Problem requirements:
Would you reproduce exactly the lines below from the one holding "X59140000Y-85330000D03*" through the one holding "X130006000Y-77710000D03*", inclusive, and no others?

Supplied data:
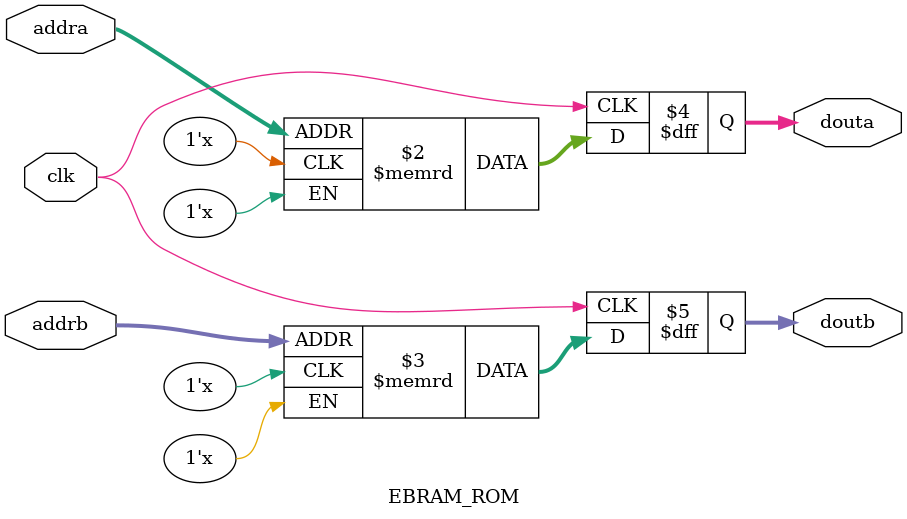
<source format=v>

/*
* Instruction ROM to be synthesized as EBRAM
*/
module EBRAM_ROM(
		clk, 
                addra, douta, addrb, doutb
		);
   parameter 
     DEPTH = 512,
     DEPTH_LOG = 9,
     WIDTH = 32;
   
   input wire clk;
   input wire [DEPTH_LOG-1:0] addra, addrb;
   output reg [WIDTH-1:0] 	 douta, doutb;

   reg [WIDTH-1:0] 	 ROM [DEPTH-1:0] /*verilator public*/;

   always @ (posedge clk) begin
	douta <= ROM[addra];
	doutb <= ROM[addrb];
   end
   
endmodule // BRAM_SSP

</source>
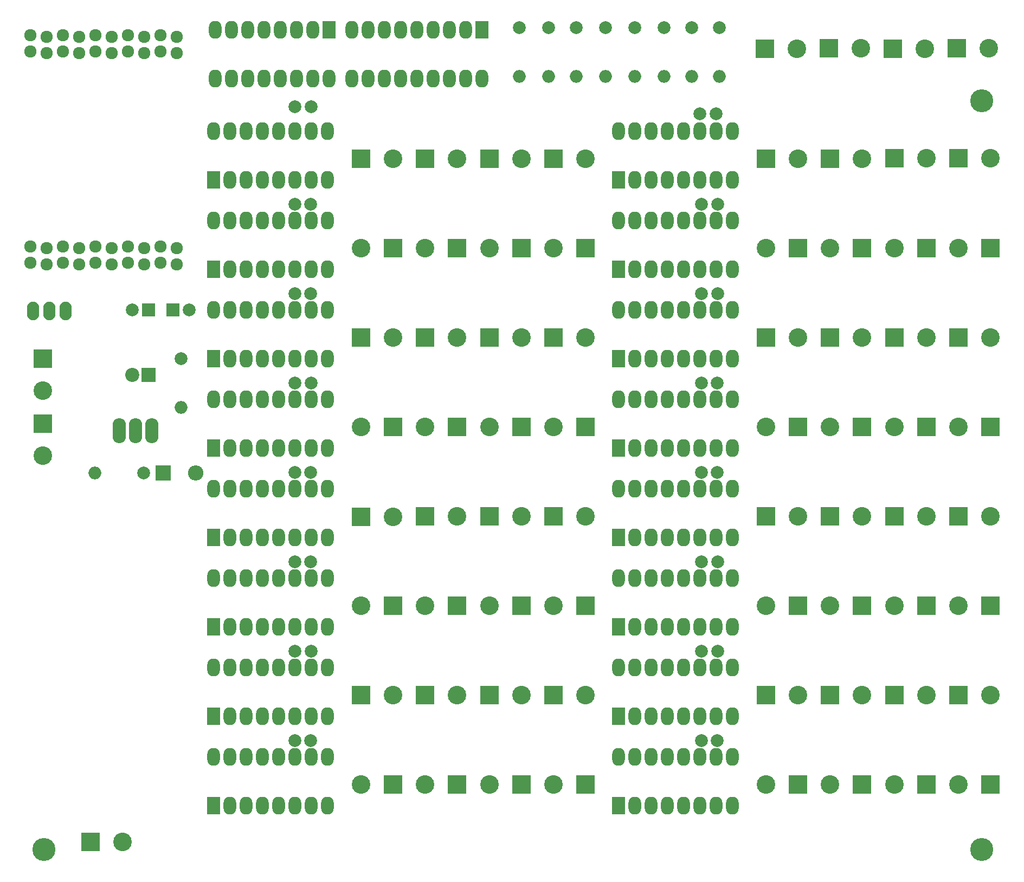
<source format=gbs>
G04 #@! TF.GenerationSoftware,KiCad,Pcbnew,no-vcs-found-08c4a0b~58~ubuntu16.04.1*
G04 #@! TF.CreationDate,2017-08-29T22:18:21+03:00*
G04 #@! TF.ProjectId,ND-03,4E442D30332E6B696361645F70636200,1*
G04 #@! TF.SameCoordinates,Original
G04 #@! TF.FileFunction,Soldermask,Bot*
G04 #@! TF.FilePolarity,Negative*
%FSLAX46Y46*%
G04 Gerber Fmt 4.6, Leading zero omitted, Abs format (unit mm)*
G04 Created by KiCad (PCBNEW no-vcs-found-08c4a0b~58~ubuntu16.04.1) date Tue Aug 29 22:18:21 2017*
%MOMM*%
%LPD*%
G01*
G04 APERTURE LIST*
%ADD10C,3.600000*%
%ADD11C,2.000000*%
%ADD12O,2.000000X2.000000*%
%ADD13R,2.400000X2.400000*%
%ADD14O,2.400000X2.400000*%
%ADD15O,2.099260X3.900120*%
%ADD16R,2.900000X2.900000*%
%ADD17C,2.900000*%
%ADD18O,2.000000X2.800000*%
%ADD19R,2.000000X2.800000*%
%ADD20O,1.901140X2.899360*%
%ADD21R,2.000000X2.000000*%
%ADD22R,2.200000X2.200000*%
%ADD23C,2.200000*%
%ADD24C,1.924000*%
G04 APERTURE END LIST*
D10*
X169000000Y-45000000D03*
X169000000Y-162000000D03*
X22500000Y-162000000D03*
D11*
X38100000Y-103124000D03*
D12*
X30480000Y-103124000D03*
D13*
X41148000Y-103124000D03*
D14*
X46228000Y-103124000D03*
D15*
X36830000Y-96520000D03*
X34290000Y-96520000D03*
X39370000Y-96520000D03*
D12*
X96774000Y-41148000D03*
D11*
X96774000Y-33528000D03*
X101346000Y-33528000D03*
D12*
X101346000Y-41148000D03*
X105664000Y-41148000D03*
D11*
X105664000Y-33528000D03*
X110236000Y-33528000D03*
D12*
X110236000Y-41148000D03*
X114808000Y-41148000D03*
D11*
X114808000Y-33528000D03*
X119380000Y-33528000D03*
D12*
X119380000Y-41148000D03*
X123698000Y-41148000D03*
D11*
X123698000Y-33528000D03*
X128016000Y-33528000D03*
D12*
X128016000Y-41148000D03*
D16*
X72047000Y-109982000D03*
D17*
X77047000Y-109982000D03*
D18*
X112226000Y-63740000D03*
X130006000Y-71360000D03*
X114766000Y-63740000D03*
X127466000Y-71360000D03*
X117306000Y-63740000D03*
X124926000Y-71360000D03*
X119846000Y-63740000D03*
X122386000Y-71360000D03*
X122386000Y-63740000D03*
X119846000Y-71360000D03*
X124926000Y-63740000D03*
X117306000Y-71360000D03*
X127466000Y-63740000D03*
X114766000Y-71360000D03*
X130006000Y-63740000D03*
D19*
X112226000Y-71360000D03*
D20*
X23326000Y-77837000D03*
X25866000Y-77837000D03*
X20786000Y-77837000D03*
D18*
X112226000Y-147560000D03*
X130006000Y-155180000D03*
X114766000Y-147560000D03*
X127466000Y-155180000D03*
X117306000Y-147560000D03*
X124926000Y-155180000D03*
X119846000Y-147560000D03*
X122386000Y-155180000D03*
X122386000Y-147560000D03*
X119846000Y-155180000D03*
X124926000Y-147560000D03*
X117306000Y-155180000D03*
X127466000Y-147560000D03*
X114766000Y-155180000D03*
X130006000Y-147560000D03*
D19*
X112226000Y-155180000D03*
X48980000Y-155180000D03*
D18*
X66760000Y-147560000D03*
X51520000Y-155180000D03*
X64220000Y-147560000D03*
X54060000Y-155180000D03*
X61680000Y-147560000D03*
X56600000Y-155180000D03*
X59140000Y-147560000D03*
X59140000Y-155180000D03*
X56600000Y-147560000D03*
X61680000Y-155180000D03*
X54060000Y-147560000D03*
X64220000Y-155180000D03*
X51520000Y-147560000D03*
X66760000Y-155180000D03*
X48980000Y-147560000D03*
X48980000Y-119620000D03*
X66760000Y-127240000D03*
X51520000Y-119620000D03*
X64220000Y-127240000D03*
X54060000Y-119620000D03*
X61680000Y-127240000D03*
X56600000Y-119620000D03*
X59140000Y-127240000D03*
X59140000Y-119620000D03*
X56600000Y-127240000D03*
X61680000Y-119620000D03*
X54060000Y-127240000D03*
X64220000Y-119620000D03*
X51520000Y-127240000D03*
X66760000Y-119620000D03*
D19*
X48980000Y-127240000D03*
X112226000Y-57390000D03*
D18*
X130006000Y-49770000D03*
X114766000Y-57390000D03*
X127466000Y-49770000D03*
X117306000Y-57390000D03*
X124926000Y-49770000D03*
X119846000Y-57390000D03*
X122386000Y-49770000D03*
X122386000Y-57390000D03*
X119846000Y-49770000D03*
X124926000Y-57390000D03*
X117306000Y-49770000D03*
X127466000Y-57390000D03*
X114766000Y-49770000D03*
X130006000Y-57390000D03*
X112226000Y-49770000D03*
X112226000Y-119620000D03*
X130006000Y-127240000D03*
X114766000Y-119620000D03*
X127466000Y-127240000D03*
X117306000Y-119620000D03*
X124926000Y-127240000D03*
X119846000Y-119620000D03*
X122386000Y-127240000D03*
X122386000Y-119620000D03*
X119846000Y-127240000D03*
X124926000Y-119620000D03*
X117306000Y-127240000D03*
X127466000Y-119620000D03*
X114766000Y-127240000D03*
X130006000Y-119620000D03*
D19*
X112226000Y-127240000D03*
X112226000Y-113270000D03*
D18*
X130006000Y-105650000D03*
X114766000Y-113270000D03*
X127466000Y-105650000D03*
X117306000Y-113270000D03*
X124926000Y-105650000D03*
X119846000Y-113270000D03*
X122386000Y-105650000D03*
X122386000Y-113270000D03*
X119846000Y-105650000D03*
X124926000Y-113270000D03*
X117306000Y-105650000D03*
X127466000Y-113270000D03*
X114766000Y-105650000D03*
X130006000Y-113270000D03*
X112226000Y-105650000D03*
X48980000Y-49770000D03*
X66760000Y-57390000D03*
X51520000Y-49770000D03*
X64220000Y-57390000D03*
X54060000Y-49770000D03*
X61680000Y-57390000D03*
X56600000Y-49770000D03*
X59140000Y-57390000D03*
X59140000Y-49770000D03*
X56600000Y-57390000D03*
X61680000Y-49770000D03*
X54060000Y-57390000D03*
X64220000Y-49770000D03*
X51520000Y-57390000D03*
X66760000Y-49770000D03*
D19*
X48980000Y-57390000D03*
X48980000Y-113270000D03*
D18*
X66760000Y-105650000D03*
X51520000Y-113270000D03*
X64220000Y-105650000D03*
X54060000Y-113270000D03*
X61680000Y-105650000D03*
X56600000Y-113270000D03*
X59140000Y-105650000D03*
X59140000Y-113270000D03*
X56600000Y-105650000D03*
X61680000Y-113270000D03*
X54060000Y-105650000D03*
X64220000Y-113270000D03*
X51520000Y-105650000D03*
X66760000Y-113270000D03*
X48980000Y-105650000D03*
D19*
X48980000Y-71360000D03*
D18*
X66760000Y-63740000D03*
X51520000Y-71360000D03*
X64220000Y-63740000D03*
X54060000Y-71360000D03*
X61680000Y-63740000D03*
X56600000Y-71360000D03*
X59140000Y-63740000D03*
X59140000Y-71360000D03*
X56600000Y-63740000D03*
X61680000Y-71360000D03*
X54060000Y-63740000D03*
X64220000Y-71360000D03*
X51520000Y-63740000D03*
X66760000Y-71360000D03*
X48980000Y-63740000D03*
X48980000Y-77710000D03*
X66760000Y-85330000D03*
X51520000Y-77710000D03*
X64220000Y-85330000D03*
X54060000Y-77710000D03*
X61680000Y-85330000D03*
X56600000Y-77710000D03*
X59140000Y-85330000D03*
X59140000Y-77710000D03*
X56600000Y-85330000D03*
X61680000Y-77710000D03*
X54060000Y-85330000D03*
X64220000Y-77710000D03*
X51520000Y-85330000D03*
X66760000Y-77710000D03*
D19*
X48980000Y-85330000D03*
X112226000Y-85330000D03*
D18*
X130006000Y-77710000D03*
X114766000Y-85330000D03*
X127466000Y-77710000D03*
X117306000Y-85330000D03*
X124926000Y-77710000D03*
X119846000Y-85330000D03*
X122386000Y-77710000D03*
X122386000Y-85330000D03*
X119846000Y-77710000D03*
X124926000Y-85330000D03*
X117306000Y-77710000D03*
X127466000Y-85330000D03*
X114766000Y-77710000D03*
X130006000Y-85330000D03*
X112226000Y-77710000D03*
X112226000Y-91680000D03*
X130006000Y-99300000D03*
X114766000Y-91680000D03*
X127466000Y-99300000D03*
X117306000Y-91680000D03*
X124926000Y-99300000D03*
X119846000Y-91680000D03*
X122386000Y-99300000D03*
X122386000Y-91680000D03*
X119846000Y-99300000D03*
X124926000Y-91680000D03*
X117306000Y-99300000D03*
X127466000Y-91680000D03*
X114766000Y-99300000D03*
X130006000Y-91680000D03*
D19*
X112226000Y-99300000D03*
X48980000Y-141210000D03*
D18*
X66760000Y-133590000D03*
X51520000Y-141210000D03*
X64220000Y-133590000D03*
X54060000Y-141210000D03*
X61680000Y-133590000D03*
X56600000Y-141210000D03*
X59140000Y-133590000D03*
X59140000Y-141210000D03*
X56600000Y-133590000D03*
X61680000Y-141210000D03*
X54060000Y-133590000D03*
X64220000Y-141210000D03*
X51520000Y-133590000D03*
X66760000Y-141210000D03*
X48980000Y-133590000D03*
X112226000Y-133590000D03*
X130006000Y-141210000D03*
X114766000Y-133590000D03*
X127466000Y-141210000D03*
X117306000Y-133590000D03*
X124926000Y-141210000D03*
X119846000Y-133590000D03*
X122386000Y-141210000D03*
X122386000Y-133590000D03*
X119846000Y-141210000D03*
X124926000Y-133590000D03*
X117306000Y-141210000D03*
X127466000Y-133590000D03*
X114766000Y-141210000D03*
X130006000Y-133590000D03*
D19*
X112226000Y-141210000D03*
X48980000Y-99300000D03*
D18*
X66760000Y-91680000D03*
X51520000Y-99300000D03*
X64220000Y-91680000D03*
X54060000Y-99300000D03*
X61680000Y-91680000D03*
X56600000Y-99300000D03*
X59140000Y-91680000D03*
X59140000Y-99300000D03*
X56600000Y-91680000D03*
X61680000Y-99300000D03*
X54060000Y-91680000D03*
X64220000Y-99300000D03*
X51520000Y-91680000D03*
X66760000Y-99300000D03*
X48980000Y-91680000D03*
D19*
X90890000Y-33895000D03*
D18*
X70570000Y-41515000D03*
X88350000Y-33895000D03*
X73110000Y-41515000D03*
X85810000Y-33895000D03*
X75650000Y-41515000D03*
X83270000Y-33895000D03*
X78190000Y-41515000D03*
X80730000Y-33895000D03*
X80730000Y-41515000D03*
X78190000Y-33895000D03*
X83270000Y-41515000D03*
X75650000Y-33895000D03*
X85810000Y-41515000D03*
X73110000Y-33895000D03*
X88350000Y-41515000D03*
X70570000Y-33895000D03*
X90890000Y-41515000D03*
D11*
X45170000Y-77710000D03*
D21*
X42670000Y-77710000D03*
X38820000Y-77710000D03*
D11*
X36320000Y-77710000D03*
X61720000Y-89140000D03*
X64220000Y-89140000D03*
X127680000Y-103110000D03*
X125180000Y-103110000D03*
X125180000Y-89140000D03*
X127680000Y-89140000D03*
X64180000Y-117080000D03*
X61680000Y-117080000D03*
X125180000Y-145020000D03*
X127680000Y-145020000D03*
X127720000Y-131050000D03*
X125220000Y-131050000D03*
X61680000Y-145020000D03*
X64180000Y-145020000D03*
X64220000Y-131050000D03*
X61720000Y-131050000D03*
X61680000Y-61200000D03*
X64180000Y-61200000D03*
X64180000Y-75170000D03*
X61680000Y-75170000D03*
X125220000Y-61200000D03*
X127720000Y-61200000D03*
X127720000Y-75170000D03*
X125220000Y-75170000D03*
X125220000Y-117080000D03*
X127720000Y-117080000D03*
X64180000Y-103110000D03*
X61680000Y-103110000D03*
X124968000Y-46990000D03*
X127468000Y-46990000D03*
X64220000Y-45960000D03*
X61720000Y-45960000D03*
D16*
X155293000Y-109968000D03*
D17*
X160293000Y-109968000D03*
X150086000Y-36816000D03*
D16*
X145086000Y-36816000D03*
X165086000Y-36816000D03*
D17*
X170086000Y-36816000D03*
X160086000Y-36830000D03*
D16*
X155086000Y-36830000D03*
X77047000Y-123938000D03*
D17*
X72047000Y-123938000D03*
X82047000Y-123938000D03*
D16*
X87047000Y-123938000D03*
X97047000Y-123938000D03*
D17*
X92047000Y-123938000D03*
X102047000Y-123938000D03*
D16*
X107047000Y-123938000D03*
X135293000Y-109968000D03*
D17*
X140293000Y-109968000D03*
X107047000Y-109968000D03*
D16*
X102047000Y-109968000D03*
X92047000Y-109968000D03*
D17*
X97047000Y-109968000D03*
X87047000Y-109968000D03*
D16*
X82047000Y-109968000D03*
D17*
X135293000Y-123938000D03*
D16*
X140293000Y-123938000D03*
X87047000Y-68058000D03*
D17*
X82047000Y-68058000D03*
X150293000Y-109968000D03*
D16*
X145293000Y-109968000D03*
X135086000Y-36830000D03*
D17*
X140086000Y-36830000D03*
X145293000Y-123938000D03*
D16*
X150293000Y-123938000D03*
X160293000Y-123938000D03*
D17*
X155293000Y-123938000D03*
X165293000Y-123938000D03*
D16*
X170293000Y-123938000D03*
X77047000Y-151878000D03*
D17*
X72047000Y-151878000D03*
X82047000Y-151878000D03*
D16*
X87047000Y-151878000D03*
X97047000Y-151878000D03*
D17*
X92047000Y-151878000D03*
X102047000Y-151878000D03*
D16*
X107047000Y-151878000D03*
X145293000Y-137908000D03*
D17*
X150293000Y-137908000D03*
X135293000Y-68058000D03*
D16*
X140293000Y-68058000D03*
X102047000Y-137908000D03*
D17*
X107047000Y-137908000D03*
X97047000Y-137908000D03*
D16*
X92047000Y-137908000D03*
X82047000Y-137908000D03*
D17*
X87047000Y-137908000D03*
X77047000Y-137908000D03*
D16*
X72047000Y-137908000D03*
X140293000Y-151878000D03*
D17*
X135293000Y-151878000D03*
X170293000Y-137908000D03*
D16*
X165293000Y-137908000D03*
X150293000Y-151878000D03*
D17*
X145293000Y-151878000D03*
X160293000Y-137908000D03*
D16*
X155293000Y-137908000D03*
X135293000Y-137908000D03*
D17*
X140293000Y-137908000D03*
X165293000Y-151878000D03*
D16*
X170293000Y-151878000D03*
X77047000Y-95998000D03*
D17*
X72047000Y-95998000D03*
X82047000Y-95998000D03*
D16*
X87047000Y-95998000D03*
X97047000Y-95998000D03*
D17*
X92047000Y-95998000D03*
X102047000Y-95998000D03*
D16*
X107047000Y-95998000D03*
X145293000Y-82028000D03*
D17*
X150293000Y-82028000D03*
X140293000Y-82028000D03*
D16*
X135293000Y-82028000D03*
X102047000Y-82028000D03*
D17*
X107047000Y-82028000D03*
X165293000Y-95998000D03*
D16*
X170293000Y-95998000D03*
X82047000Y-82028000D03*
D17*
X87047000Y-82028000D03*
X77047000Y-82028000D03*
D16*
X72047000Y-82028000D03*
X140293000Y-95998000D03*
D17*
X135293000Y-95998000D03*
X170293000Y-82028000D03*
D16*
X165293000Y-82028000D03*
X155293000Y-82028000D03*
D17*
X160293000Y-82028000D03*
X145293000Y-95998000D03*
D16*
X150293000Y-95998000D03*
X160293000Y-95998000D03*
D17*
X155293000Y-95998000D03*
X72047000Y-68058000D03*
D16*
X77047000Y-68058000D03*
X92047000Y-82028000D03*
D17*
X97047000Y-82028000D03*
X92047000Y-68058000D03*
D16*
X97047000Y-68058000D03*
X165293000Y-109968000D03*
D17*
X170293000Y-109968000D03*
X102047000Y-68058000D03*
D16*
X107047000Y-68058000D03*
X145293000Y-54088000D03*
D17*
X150293000Y-54088000D03*
X140293000Y-54088000D03*
D16*
X135293000Y-54088000D03*
X102047000Y-54088000D03*
D17*
X107047000Y-54088000D03*
X97047000Y-54088000D03*
D16*
X92047000Y-54088000D03*
X82047000Y-54088000D03*
D17*
X87047000Y-54088000D03*
X77047000Y-54088000D03*
D16*
X72047000Y-54088000D03*
X22310000Y-95490000D03*
D17*
X22310000Y-100490000D03*
X34798000Y-160782000D03*
D16*
X29798000Y-160782000D03*
X170293000Y-68058000D03*
D17*
X165293000Y-68058000D03*
X155293000Y-68058000D03*
D16*
X160293000Y-68058000D03*
X150293000Y-68058000D03*
D17*
X145293000Y-68058000D03*
X160293000Y-54000000D03*
D16*
X155293000Y-54000000D03*
X165293000Y-54000000D03*
D17*
X170293000Y-54000000D03*
X22310000Y-90330000D03*
D16*
X22310000Y-85330000D03*
X160293000Y-151878000D03*
D17*
X155293000Y-151878000D03*
D19*
X67014000Y-33895000D03*
D18*
X49234000Y-41515000D03*
X64474000Y-33895000D03*
X51774000Y-41515000D03*
X61934000Y-33895000D03*
X54314000Y-41515000D03*
X59394000Y-33895000D03*
X56854000Y-41515000D03*
X56854000Y-33895000D03*
X59394000Y-41515000D03*
X54314000Y-33895000D03*
X61934000Y-41515000D03*
X51774000Y-33895000D03*
X64474000Y-41515000D03*
X49234000Y-33895000D03*
X67014000Y-41515000D03*
D22*
X38820000Y-87870000D03*
D23*
X36280000Y-87870000D03*
D11*
X43900000Y-85330000D03*
D12*
X43900000Y-92950000D03*
D24*
X20405000Y-70344000D03*
X20405000Y-67804000D03*
X22945000Y-70598000D03*
X22945000Y-68058000D03*
X25485000Y-70344000D03*
X25485000Y-67804000D03*
X28025000Y-70598000D03*
X28025000Y-68058000D03*
X30565000Y-70344000D03*
X30565000Y-67804000D03*
X33105000Y-70598000D03*
X33105000Y-68058000D03*
X35645000Y-70344000D03*
X35645000Y-67804000D03*
X38185000Y-70598000D03*
X38185000Y-68058000D03*
X40725000Y-70344000D03*
X40725000Y-67804000D03*
X43265000Y-70598000D03*
X43265000Y-68058000D03*
X20405000Y-34784000D03*
X20405000Y-37324000D03*
X22945000Y-35038000D03*
X22945000Y-37578000D03*
X25485000Y-34784000D03*
X25485000Y-37324000D03*
X28025000Y-35038000D03*
X28025000Y-37578000D03*
X30565000Y-34784000D03*
X30565000Y-37324000D03*
X33105000Y-35038000D03*
X33105000Y-37578000D03*
X35645000Y-34784000D03*
X35645000Y-37324000D03*
X38185000Y-35038000D03*
X38185000Y-37578000D03*
X40725000Y-34784000D03*
X40725000Y-37324000D03*
X43265000Y-35038000D03*
X43265000Y-37578000D03*
M02*

</source>
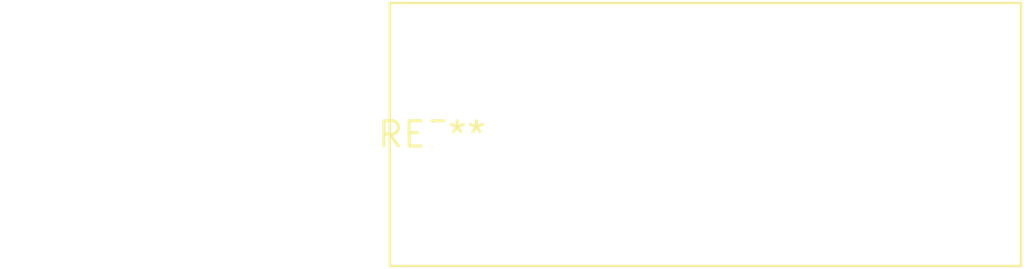
<source format=kicad_pcb>
(kicad_pcb (version 20240108) (generator pcbnew)

  (general
    (thickness 1.6)
  )

  (paper "A4")
  (layers
    (0 "F.Cu" signal)
    (31 "B.Cu" signal)
    (32 "B.Adhes" user "B.Adhesive")
    (33 "F.Adhes" user "F.Adhesive")
    (34 "B.Paste" user)
    (35 "F.Paste" user)
    (36 "B.SilkS" user "B.Silkscreen")
    (37 "F.SilkS" user "F.Silkscreen")
    (38 "B.Mask" user)
    (39 "F.Mask" user)
    (40 "Dwgs.User" user "User.Drawings")
    (41 "Cmts.User" user "User.Comments")
    (42 "Eco1.User" user "User.Eco1")
    (43 "Eco2.User" user "User.Eco2")
    (44 "Edge.Cuts" user)
    (45 "Margin" user)
    (46 "B.CrtYd" user "B.Courtyard")
    (47 "F.CrtYd" user "F.Courtyard")
    (48 "B.Fab" user)
    (49 "F.Fab" user)
    (50 "User.1" user)
    (51 "User.2" user)
    (52 "User.3" user)
    (53 "User.4" user)
    (54 "User.5" user)
    (55 "User.6" user)
    (56 "User.7" user)
    (57 "User.8" user)
    (58 "User.9" user)
  )

  (setup
    (pad_to_mask_clearance 0)
    (pcbplotparams
      (layerselection 0x00010fc_ffffffff)
      (plot_on_all_layers_selection 0x0000000_00000000)
      (disableapertmacros false)
      (usegerberextensions false)
      (usegerberattributes false)
      (usegerberadvancedattributes false)
      (creategerberjobfile false)
      (dashed_line_dash_ratio 12.000000)
      (dashed_line_gap_ratio 3.000000)
      (svgprecision 4)
      (plotframeref false)
      (viasonmask false)
      (mode 1)
      (useauxorigin false)
      (hpglpennumber 1)
      (hpglpenspeed 20)
      (hpglpendiameter 15.000000)
      (dxfpolygonmode false)
      (dxfimperialunits false)
      (dxfusepcbnewfont false)
      (psnegative false)
      (psa4output false)
      (plotreference false)
      (plotvalue false)
      (plotinvisibletext false)
      (sketchpadsonfab false)
      (subtractmaskfromsilk false)
      (outputformat 1)
      (mirror false)
      (drillshape 1)
      (scaleselection 1)
      (outputdirectory "")
    )
  )

  (net 0 "")

  (footprint "C_Rect_L31.5mm_W13.0mm_P27.50mm_MKS4" (layer "F.Cu") (at 0 0))

)

</source>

Reply to the task:
X59140000Y-85330000D03*
X59140000Y-77710000D03*
X56600000Y-85330000D03*
X61680000Y-77710000D03*
X54060000Y-85330000D03*
X64220000Y-77710000D03*
X51520000Y-85330000D03*
X66760000Y-77710000D03*
D19*
X48980000Y-85330000D03*
X112226000Y-85330000D03*
D18*
X130006000Y-77710000D03*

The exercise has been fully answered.